For calculating the features in the frequency domain, the signal is transformed typically via fast Fourier transform (FFT). To avoid spectral leakage, windowing of the time signal has to be performed before applying FFT [19]. For the investigations carried out here, a Hanning window will be implemented for this purpose. For the mathematical formulations of the frequency-domain features, the vector of discrete amplitudes in the frequency domain s is used. Furthermore, the frequencies f associated with the amplitudes and the number of discrete frequencies M are required for calculation.

2.3. Signal Processing Methods

The features presented in the previous section can be applied directly to the raw signal and its Fourier transform, as described before. However, it is also common to use additional processing methods and perform a feature calculation based on such preprocessed signals [12].

2.3.1. Envelope Analysis

With the help of envelope analysis, relevant information can be extracted from the measurement signal, which is particularly important for the detection of initial rolling bearing failures [2]. Rolling bearing damage leads to periodic shock excitations. However, these are short, decay very quickly and often times are superimposed with non-roller-bearing vibration excitations, making them difficult or impossible to detect using frequency analysis of the raw signal. The high-frequency carrier signal is amplitude-modulated by the frequency of the low-frequency modulation signal of the vibration excitations [20]. For the diagnosis of rolling bearing damage, it is usually not the carrier signal that is of interest but the modulation signal, which can be extracted by demodulation. Envelope analysis can be implemented using the Hilbert transform, causing demodulation and consequently allowing identification of shocks and analysis of characteristic damage [21]. In envelope analysis, the envelope is first determined from the raw signal. In a further step, the envelope spectrum can be determined via Fourier transform.
------------------------------
### BRIEF 1
According to the signal processing passage, which window is used before the FFT is applied?
### BRIEF 2
Please carry on the signal processing passage from its last sentence.
The records come from a different source than the signal processing passage.

Relative pose estimation data:
------------------------------
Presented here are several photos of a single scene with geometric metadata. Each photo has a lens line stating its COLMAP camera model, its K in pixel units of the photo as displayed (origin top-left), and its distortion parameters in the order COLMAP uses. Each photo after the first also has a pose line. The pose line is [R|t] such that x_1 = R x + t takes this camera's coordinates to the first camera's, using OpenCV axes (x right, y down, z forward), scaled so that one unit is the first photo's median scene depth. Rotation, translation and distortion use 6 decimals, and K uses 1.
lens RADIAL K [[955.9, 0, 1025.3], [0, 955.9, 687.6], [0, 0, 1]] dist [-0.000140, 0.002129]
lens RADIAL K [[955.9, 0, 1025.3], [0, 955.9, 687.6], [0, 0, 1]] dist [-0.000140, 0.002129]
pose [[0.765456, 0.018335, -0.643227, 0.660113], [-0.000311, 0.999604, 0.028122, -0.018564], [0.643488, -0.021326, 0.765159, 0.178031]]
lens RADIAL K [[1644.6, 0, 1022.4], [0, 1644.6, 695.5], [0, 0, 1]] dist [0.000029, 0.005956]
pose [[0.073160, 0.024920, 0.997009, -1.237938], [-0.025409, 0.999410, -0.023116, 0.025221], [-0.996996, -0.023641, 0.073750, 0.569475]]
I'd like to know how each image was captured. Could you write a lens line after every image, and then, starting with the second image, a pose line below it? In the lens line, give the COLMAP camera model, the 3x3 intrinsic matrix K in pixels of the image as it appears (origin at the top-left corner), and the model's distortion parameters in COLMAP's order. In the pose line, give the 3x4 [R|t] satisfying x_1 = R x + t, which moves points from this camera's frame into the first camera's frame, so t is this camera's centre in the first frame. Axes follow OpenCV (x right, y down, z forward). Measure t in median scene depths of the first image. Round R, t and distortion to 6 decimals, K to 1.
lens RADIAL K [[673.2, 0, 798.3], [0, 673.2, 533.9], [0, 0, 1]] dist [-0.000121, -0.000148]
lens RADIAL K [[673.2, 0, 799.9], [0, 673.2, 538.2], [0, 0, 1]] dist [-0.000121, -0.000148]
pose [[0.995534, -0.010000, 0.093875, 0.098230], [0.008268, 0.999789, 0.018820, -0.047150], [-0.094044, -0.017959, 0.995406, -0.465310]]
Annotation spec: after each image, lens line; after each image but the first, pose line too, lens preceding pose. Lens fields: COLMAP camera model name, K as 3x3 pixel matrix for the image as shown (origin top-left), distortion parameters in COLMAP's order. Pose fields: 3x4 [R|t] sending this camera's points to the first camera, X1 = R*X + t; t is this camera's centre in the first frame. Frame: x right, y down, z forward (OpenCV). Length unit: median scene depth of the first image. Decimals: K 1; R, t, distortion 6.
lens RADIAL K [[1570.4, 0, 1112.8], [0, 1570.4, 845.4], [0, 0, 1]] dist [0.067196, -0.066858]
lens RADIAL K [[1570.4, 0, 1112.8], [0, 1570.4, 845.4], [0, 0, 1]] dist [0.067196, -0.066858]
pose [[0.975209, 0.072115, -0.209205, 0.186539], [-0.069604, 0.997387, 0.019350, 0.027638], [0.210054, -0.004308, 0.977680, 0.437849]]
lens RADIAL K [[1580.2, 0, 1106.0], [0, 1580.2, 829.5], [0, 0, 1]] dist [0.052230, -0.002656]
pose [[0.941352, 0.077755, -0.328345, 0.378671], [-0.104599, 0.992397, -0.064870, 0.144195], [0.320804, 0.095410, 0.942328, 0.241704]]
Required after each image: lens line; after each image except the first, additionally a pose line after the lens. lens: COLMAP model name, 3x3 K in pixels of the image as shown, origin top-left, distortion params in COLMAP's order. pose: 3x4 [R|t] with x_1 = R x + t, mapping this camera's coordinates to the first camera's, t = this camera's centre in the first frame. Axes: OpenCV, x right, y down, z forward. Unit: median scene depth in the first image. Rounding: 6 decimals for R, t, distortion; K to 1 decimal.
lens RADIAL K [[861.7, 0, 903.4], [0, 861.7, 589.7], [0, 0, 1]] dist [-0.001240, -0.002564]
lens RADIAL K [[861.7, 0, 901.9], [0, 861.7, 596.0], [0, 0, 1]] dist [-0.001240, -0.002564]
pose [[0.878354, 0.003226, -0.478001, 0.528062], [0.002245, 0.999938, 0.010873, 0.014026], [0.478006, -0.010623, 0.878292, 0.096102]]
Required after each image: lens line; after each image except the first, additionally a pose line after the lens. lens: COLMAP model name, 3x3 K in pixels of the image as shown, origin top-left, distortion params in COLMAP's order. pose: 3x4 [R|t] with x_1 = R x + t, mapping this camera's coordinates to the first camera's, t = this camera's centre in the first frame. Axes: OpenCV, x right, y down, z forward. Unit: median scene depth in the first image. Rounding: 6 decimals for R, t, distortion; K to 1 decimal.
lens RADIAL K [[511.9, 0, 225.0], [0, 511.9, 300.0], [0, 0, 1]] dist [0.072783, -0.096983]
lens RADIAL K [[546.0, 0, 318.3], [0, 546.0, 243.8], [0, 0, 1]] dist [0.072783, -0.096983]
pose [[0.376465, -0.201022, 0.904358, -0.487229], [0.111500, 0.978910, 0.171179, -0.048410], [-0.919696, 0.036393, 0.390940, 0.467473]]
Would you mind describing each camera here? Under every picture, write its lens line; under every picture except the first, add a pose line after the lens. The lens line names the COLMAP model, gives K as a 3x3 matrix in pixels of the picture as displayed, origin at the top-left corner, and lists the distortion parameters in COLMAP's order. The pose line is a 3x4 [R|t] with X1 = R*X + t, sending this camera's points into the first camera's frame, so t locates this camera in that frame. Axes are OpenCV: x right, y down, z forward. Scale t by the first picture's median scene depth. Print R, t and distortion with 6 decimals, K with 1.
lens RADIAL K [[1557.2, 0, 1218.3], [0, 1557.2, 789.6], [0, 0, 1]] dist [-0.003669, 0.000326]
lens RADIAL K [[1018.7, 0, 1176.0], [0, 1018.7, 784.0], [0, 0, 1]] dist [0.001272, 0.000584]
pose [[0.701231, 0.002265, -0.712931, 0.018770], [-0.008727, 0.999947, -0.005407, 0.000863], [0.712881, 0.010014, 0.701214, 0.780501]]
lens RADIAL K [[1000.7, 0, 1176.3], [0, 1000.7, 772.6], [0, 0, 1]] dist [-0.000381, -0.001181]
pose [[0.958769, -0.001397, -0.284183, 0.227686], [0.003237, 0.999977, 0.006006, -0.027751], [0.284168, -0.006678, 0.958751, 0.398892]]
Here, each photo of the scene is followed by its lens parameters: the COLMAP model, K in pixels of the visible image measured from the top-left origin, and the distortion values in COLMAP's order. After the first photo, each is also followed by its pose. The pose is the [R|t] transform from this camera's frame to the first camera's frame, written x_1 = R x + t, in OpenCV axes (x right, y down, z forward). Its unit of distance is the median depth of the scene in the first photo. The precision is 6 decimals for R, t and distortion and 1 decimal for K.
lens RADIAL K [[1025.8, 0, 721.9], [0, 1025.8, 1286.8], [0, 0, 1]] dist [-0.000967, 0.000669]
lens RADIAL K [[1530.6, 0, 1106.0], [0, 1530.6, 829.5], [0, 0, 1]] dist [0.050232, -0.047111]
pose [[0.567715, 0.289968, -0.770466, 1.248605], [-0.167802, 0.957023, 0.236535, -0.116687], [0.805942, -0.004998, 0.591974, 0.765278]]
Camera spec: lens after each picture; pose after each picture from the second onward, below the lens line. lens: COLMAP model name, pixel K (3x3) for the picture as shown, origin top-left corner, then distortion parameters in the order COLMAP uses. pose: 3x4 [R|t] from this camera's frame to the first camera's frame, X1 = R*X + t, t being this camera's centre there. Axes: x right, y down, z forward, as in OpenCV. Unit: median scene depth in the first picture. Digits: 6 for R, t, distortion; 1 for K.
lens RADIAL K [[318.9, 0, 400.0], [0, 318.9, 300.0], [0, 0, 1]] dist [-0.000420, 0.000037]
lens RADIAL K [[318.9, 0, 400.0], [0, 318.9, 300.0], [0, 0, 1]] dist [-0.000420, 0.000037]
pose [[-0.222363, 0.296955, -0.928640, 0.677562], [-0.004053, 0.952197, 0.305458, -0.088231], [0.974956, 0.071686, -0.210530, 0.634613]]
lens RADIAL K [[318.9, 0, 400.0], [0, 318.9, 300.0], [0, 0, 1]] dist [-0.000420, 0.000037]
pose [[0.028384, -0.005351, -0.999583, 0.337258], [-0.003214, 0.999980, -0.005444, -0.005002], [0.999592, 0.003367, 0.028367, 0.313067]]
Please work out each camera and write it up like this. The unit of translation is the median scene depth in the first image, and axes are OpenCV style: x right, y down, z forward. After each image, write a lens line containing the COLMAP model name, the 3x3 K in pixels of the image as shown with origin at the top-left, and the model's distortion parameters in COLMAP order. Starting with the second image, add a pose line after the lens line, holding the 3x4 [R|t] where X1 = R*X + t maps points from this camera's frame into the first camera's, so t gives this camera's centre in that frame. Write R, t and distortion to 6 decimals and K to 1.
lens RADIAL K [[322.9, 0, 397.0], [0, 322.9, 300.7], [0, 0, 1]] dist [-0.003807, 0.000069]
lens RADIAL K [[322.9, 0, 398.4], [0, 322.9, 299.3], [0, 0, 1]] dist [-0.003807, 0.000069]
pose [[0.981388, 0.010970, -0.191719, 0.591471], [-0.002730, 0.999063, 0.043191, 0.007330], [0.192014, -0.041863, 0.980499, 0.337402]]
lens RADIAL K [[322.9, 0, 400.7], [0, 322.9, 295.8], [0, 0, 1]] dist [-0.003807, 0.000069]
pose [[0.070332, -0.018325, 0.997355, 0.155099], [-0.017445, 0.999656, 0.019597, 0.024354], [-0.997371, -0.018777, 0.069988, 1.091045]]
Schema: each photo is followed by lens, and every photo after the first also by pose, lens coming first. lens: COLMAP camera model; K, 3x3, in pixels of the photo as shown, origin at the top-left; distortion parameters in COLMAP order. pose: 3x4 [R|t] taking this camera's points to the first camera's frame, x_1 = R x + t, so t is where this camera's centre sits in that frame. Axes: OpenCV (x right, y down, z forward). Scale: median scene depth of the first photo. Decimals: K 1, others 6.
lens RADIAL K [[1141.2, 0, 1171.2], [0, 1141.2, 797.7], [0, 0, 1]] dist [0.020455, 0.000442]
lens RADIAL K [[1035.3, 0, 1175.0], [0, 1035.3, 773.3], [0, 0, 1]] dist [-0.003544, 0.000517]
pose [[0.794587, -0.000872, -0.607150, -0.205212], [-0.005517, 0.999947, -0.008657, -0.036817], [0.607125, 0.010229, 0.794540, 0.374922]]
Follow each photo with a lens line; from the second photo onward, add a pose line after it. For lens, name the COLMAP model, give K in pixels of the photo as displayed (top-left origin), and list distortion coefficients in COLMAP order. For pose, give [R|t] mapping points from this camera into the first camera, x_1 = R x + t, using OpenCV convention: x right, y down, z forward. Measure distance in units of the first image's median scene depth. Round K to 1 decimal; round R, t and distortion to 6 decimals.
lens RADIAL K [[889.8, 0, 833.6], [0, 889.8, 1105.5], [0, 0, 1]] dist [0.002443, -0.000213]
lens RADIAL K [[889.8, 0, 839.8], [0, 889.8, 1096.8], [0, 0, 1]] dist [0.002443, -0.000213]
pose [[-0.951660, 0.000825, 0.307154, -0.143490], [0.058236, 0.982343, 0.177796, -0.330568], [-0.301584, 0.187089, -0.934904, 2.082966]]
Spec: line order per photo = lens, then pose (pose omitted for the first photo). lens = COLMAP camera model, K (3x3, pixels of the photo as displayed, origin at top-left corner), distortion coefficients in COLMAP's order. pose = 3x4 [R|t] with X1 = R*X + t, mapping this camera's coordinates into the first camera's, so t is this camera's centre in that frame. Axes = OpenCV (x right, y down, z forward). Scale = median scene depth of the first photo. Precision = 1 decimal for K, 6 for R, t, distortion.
------------------------------
### TASK RESULT 1
A Hanning window.

### TASK RESULT 2
2.3.2. Empirical Mode Decomposition

The empirical mode decomposition (EMD) is based on the assumption that signals can be decomposed into different intrinsic mode functions (IMFs). The iterative process for determining the IMFs is called sifting. Spline interpolation of the signals local maxima and minima is an essential part of the sifting process. For further details, Nandi and Ahmed [2] provide a comprehensive description of the EMD procedure. The sifting process can be stopped by a termination criterion. One simple termination criterion can be given by predefining the number of IMFs to be decomposed. After decomposition, the original signal can be rearranged as the sum of all decomposed IMFs and its residual.

2.3.3. Wavelet Transform

The wavelet transform (WT) is a well-known signal processing strategy for analyzing nonstationary and transient signals in the time–frequency domain [22]. Using the wavelet transform, data can be decomposed into different frequency components, which are then analyzed with a resolution adapted to their scale [23]. In contrast to the Fourier transform, the wavelet transform uses wavelet basis functions that contain several frequencies [24]. A wavelet family consisting of different wavelet basis functions is formed by scaling and translation of a mother wavelet. Within wavelet transforms, continuous wavelet transform (CWT), discrete wavelet transforms (DWT) and wavelet packet transform (WPT) can be distinguished [2]. Since in the context of this work discrete measurement data are used and the computational effort is kept low, the focus here is on DWT and WPT.

For DWT, first, the measurement signal is put through complementary low-pass and high-pass filters [25]. The low-frequency signal is called approximation coefficient, and the high-frequency signal is called detail coefficient. In the next iteration step, the approximation coefficient is again decomposed into a high-frequency and low-frequency component with simultaneously decreasing resolution. The number of iteration steps can be adjusted by setting the decomposition level. In contrast to DWT, where only the low-frequency signal is split at each further decomposition level, WPT also splits the high-frequency signal into new high-frequency and low-frequency components [2].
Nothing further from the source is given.